START RECORD SET

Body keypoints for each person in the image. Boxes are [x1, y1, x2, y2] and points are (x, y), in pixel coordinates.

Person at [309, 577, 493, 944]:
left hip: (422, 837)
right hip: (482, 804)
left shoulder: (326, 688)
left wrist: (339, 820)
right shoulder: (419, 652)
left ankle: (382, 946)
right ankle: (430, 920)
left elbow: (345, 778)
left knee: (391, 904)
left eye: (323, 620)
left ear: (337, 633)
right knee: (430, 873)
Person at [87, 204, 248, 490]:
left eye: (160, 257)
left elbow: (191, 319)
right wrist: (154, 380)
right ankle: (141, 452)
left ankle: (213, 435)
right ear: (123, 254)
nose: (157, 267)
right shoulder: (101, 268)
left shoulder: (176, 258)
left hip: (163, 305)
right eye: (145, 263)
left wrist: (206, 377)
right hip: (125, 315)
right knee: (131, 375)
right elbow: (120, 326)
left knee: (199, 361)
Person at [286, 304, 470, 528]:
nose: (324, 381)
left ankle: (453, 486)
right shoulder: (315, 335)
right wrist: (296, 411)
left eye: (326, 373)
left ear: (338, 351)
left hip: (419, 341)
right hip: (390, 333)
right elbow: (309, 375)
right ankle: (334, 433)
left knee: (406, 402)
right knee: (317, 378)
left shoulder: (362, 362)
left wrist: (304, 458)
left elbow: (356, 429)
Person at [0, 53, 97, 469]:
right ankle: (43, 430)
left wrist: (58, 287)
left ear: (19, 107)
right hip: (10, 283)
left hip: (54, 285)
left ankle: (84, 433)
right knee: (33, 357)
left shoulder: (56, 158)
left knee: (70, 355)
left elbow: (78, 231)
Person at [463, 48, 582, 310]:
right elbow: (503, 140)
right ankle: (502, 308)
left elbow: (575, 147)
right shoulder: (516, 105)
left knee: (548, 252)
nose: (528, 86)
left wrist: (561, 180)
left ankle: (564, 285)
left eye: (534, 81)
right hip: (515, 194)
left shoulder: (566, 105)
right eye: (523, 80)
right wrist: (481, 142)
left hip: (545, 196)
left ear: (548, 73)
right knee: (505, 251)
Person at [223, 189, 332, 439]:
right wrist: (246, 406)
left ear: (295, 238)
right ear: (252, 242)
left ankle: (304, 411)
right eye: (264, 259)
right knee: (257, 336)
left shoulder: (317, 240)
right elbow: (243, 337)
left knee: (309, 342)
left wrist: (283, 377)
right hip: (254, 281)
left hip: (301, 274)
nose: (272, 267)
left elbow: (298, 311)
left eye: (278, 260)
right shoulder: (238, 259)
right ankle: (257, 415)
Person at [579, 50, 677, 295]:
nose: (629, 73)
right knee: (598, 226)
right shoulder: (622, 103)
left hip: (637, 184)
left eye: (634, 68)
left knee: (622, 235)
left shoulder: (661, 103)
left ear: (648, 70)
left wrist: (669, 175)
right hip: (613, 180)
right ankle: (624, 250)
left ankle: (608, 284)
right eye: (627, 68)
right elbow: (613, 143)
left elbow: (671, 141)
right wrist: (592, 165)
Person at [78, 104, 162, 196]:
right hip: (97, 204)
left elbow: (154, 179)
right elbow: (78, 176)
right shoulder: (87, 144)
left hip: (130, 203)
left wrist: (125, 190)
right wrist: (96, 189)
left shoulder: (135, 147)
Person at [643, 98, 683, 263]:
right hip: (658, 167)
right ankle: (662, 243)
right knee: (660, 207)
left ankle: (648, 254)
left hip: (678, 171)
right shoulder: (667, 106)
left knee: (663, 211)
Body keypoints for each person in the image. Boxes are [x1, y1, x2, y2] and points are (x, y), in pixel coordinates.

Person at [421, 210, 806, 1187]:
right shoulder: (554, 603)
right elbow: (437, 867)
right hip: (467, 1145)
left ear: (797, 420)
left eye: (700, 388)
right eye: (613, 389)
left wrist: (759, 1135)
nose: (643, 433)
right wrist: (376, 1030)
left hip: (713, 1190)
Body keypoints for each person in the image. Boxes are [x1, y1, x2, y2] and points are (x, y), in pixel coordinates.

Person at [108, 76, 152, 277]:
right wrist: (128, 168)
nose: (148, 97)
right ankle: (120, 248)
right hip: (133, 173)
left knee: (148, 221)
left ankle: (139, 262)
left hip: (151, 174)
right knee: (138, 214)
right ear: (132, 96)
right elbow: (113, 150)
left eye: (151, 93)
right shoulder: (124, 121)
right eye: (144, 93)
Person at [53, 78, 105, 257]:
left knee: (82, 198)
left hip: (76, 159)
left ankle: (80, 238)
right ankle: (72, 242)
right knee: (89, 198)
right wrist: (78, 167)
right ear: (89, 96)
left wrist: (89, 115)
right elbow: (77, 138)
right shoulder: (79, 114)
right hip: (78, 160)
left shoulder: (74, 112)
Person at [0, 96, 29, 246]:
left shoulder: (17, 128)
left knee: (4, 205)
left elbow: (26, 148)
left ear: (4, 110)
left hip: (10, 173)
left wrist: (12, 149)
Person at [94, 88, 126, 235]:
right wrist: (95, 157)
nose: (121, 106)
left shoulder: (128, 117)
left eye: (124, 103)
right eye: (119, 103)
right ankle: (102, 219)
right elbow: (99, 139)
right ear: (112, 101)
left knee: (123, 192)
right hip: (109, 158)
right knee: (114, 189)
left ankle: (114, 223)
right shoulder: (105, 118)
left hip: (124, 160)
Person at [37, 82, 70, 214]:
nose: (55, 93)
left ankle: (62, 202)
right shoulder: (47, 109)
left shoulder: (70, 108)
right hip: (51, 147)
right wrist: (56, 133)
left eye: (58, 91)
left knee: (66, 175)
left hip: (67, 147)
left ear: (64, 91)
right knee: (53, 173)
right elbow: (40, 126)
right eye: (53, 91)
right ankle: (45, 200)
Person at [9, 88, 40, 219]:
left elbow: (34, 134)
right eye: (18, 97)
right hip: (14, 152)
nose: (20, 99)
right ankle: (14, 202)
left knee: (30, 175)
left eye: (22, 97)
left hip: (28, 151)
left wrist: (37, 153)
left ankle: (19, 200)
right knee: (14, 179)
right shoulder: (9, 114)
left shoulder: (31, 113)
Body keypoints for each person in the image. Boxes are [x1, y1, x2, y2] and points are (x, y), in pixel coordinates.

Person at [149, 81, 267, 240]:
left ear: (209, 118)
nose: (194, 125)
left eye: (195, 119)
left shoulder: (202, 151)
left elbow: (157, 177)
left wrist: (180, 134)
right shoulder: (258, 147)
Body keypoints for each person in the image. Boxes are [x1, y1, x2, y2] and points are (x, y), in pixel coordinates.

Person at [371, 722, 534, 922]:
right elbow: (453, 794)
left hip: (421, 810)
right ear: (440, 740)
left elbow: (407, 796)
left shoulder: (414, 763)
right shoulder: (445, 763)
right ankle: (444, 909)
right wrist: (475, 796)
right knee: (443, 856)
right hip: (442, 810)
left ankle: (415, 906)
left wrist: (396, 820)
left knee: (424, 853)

END RECORD SET

→ PROBLEM DETAILS
The records above should be printed exactly, please, from the first line through the line containing "left ankle: (213, 435)", with both ends kept and nothing past it.

→ RESPONSE TO THE EXERCISE
Body keypoints for each person in the image. Boxes are [x1, y1, x2, y2] and points are (x, y), in pixel coordinates.

Person at [309, 577, 493, 944]:
left hip: (422, 837)
right hip: (482, 804)
left shoulder: (326, 688)
left wrist: (339, 820)
right shoulder: (419, 652)
left ankle: (382, 946)
right ankle: (430, 920)
left elbow: (345, 778)
left knee: (391, 904)
left eye: (323, 620)
left ear: (337, 633)
right knee: (430, 873)
Person at [87, 204, 248, 490]:
left eye: (160, 257)
left elbow: (191, 319)
right wrist: (154, 380)
right ankle: (141, 452)
left ankle: (213, 435)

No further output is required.